BEGIN DATASET RECORDS

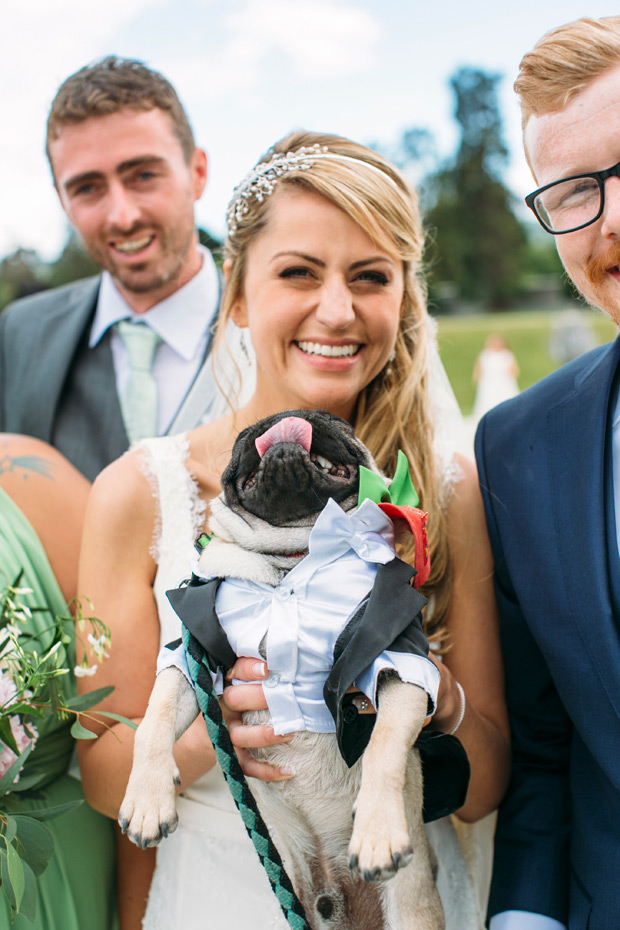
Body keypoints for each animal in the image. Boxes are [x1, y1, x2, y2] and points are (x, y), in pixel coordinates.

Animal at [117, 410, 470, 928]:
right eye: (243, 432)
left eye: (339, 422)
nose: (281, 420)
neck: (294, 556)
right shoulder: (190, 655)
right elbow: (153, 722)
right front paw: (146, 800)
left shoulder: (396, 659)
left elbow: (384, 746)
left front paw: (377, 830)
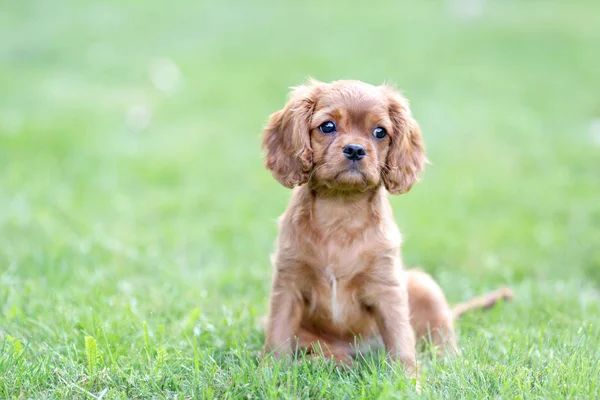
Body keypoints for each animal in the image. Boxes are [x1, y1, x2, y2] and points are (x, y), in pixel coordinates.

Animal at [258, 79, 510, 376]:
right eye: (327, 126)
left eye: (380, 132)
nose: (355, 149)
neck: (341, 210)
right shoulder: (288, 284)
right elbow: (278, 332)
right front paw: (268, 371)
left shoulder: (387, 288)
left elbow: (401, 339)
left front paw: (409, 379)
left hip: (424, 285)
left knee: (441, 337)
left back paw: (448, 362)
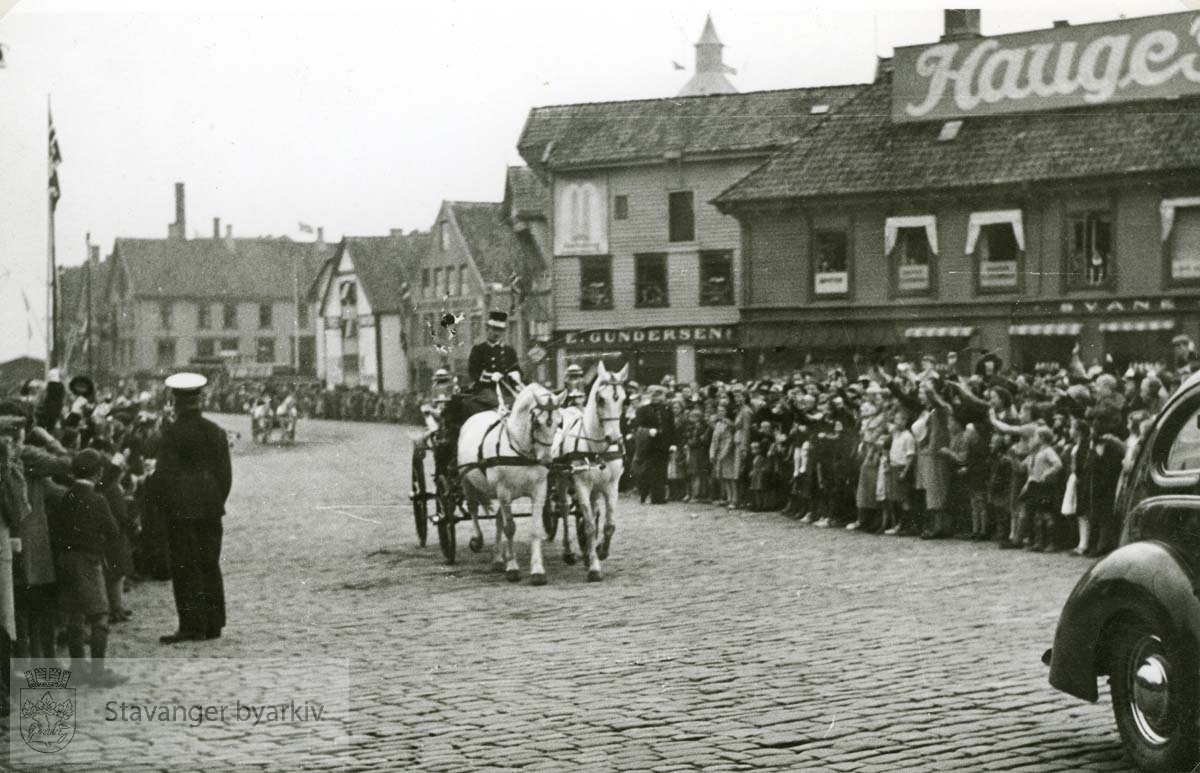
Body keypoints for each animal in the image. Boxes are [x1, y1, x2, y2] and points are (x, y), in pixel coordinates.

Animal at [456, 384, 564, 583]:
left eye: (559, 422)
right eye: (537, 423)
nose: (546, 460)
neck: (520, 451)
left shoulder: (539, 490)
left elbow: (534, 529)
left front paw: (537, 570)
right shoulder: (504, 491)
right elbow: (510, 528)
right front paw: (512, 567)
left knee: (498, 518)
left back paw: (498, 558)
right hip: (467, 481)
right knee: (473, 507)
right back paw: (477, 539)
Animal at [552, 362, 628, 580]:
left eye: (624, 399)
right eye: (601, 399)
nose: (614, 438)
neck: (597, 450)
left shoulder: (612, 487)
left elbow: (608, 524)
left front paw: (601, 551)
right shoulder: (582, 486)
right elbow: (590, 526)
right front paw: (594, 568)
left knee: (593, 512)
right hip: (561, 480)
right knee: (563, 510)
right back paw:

END DATASET RECORDS

YOUR ASSIGNMENT: Give every entry back unchanged, with no pictures.

SOLUTION TO THE EXERCISE:
Body keypoints for each animal in the image. Boxes are [x1, y1, x2, y2] and points are (x, y), in pixel coordinates.

Animal at [117, 410, 470, 928]:
right eye: (243, 432)
left eye: (339, 422)
nose: (281, 420)
neck: (294, 556)
right shoulder: (190, 655)
right elbow: (153, 722)
right front paw: (146, 800)
left shoulder: (396, 659)
left elbow: (384, 746)
left front paw: (377, 830)
Body keypoints for each animal in the image. Boxes are [x1, y1, x2, y2] and points are (x, y), in pixel coordinates.

Animal at [258, 79, 510, 376]:
right eye: (327, 126)
left eye: (380, 132)
nose: (355, 149)
neck: (341, 210)
right shoulder: (288, 284)
right elbow: (278, 332)
right front paw: (268, 371)
left shoulder: (387, 288)
left elbow: (401, 339)
left front paw: (409, 379)
left hip: (424, 285)
left knee: (441, 337)
left back paw: (448, 362)
Body keypoints for each animal in the image. Boxes are [x1, y1, x2, y2] and points are (x, y), in pixel coordinates.

Animal at [456, 384, 564, 583]:
left eye: (559, 422)
right eye: (537, 423)
nose: (546, 460)
neck: (520, 451)
left shoulder: (539, 490)
left elbow: (534, 529)
left front paw: (537, 570)
right shoulder: (504, 491)
right elbow: (510, 528)
right front paw: (512, 567)
left knee: (498, 518)
left back paw: (498, 558)
right hip: (467, 481)
right knee: (473, 507)
right back paw: (477, 539)
Animal at [552, 362, 628, 580]:
left eye: (624, 399)
right eye: (601, 399)
nose: (614, 438)
neck: (597, 450)
left shoulder: (612, 487)
left elbow: (608, 524)
left front paw: (601, 551)
right shoulder: (582, 486)
right elbow: (590, 526)
right front paw: (594, 568)
left knee: (593, 512)
right hip: (561, 480)
right knee: (563, 510)
right back paw:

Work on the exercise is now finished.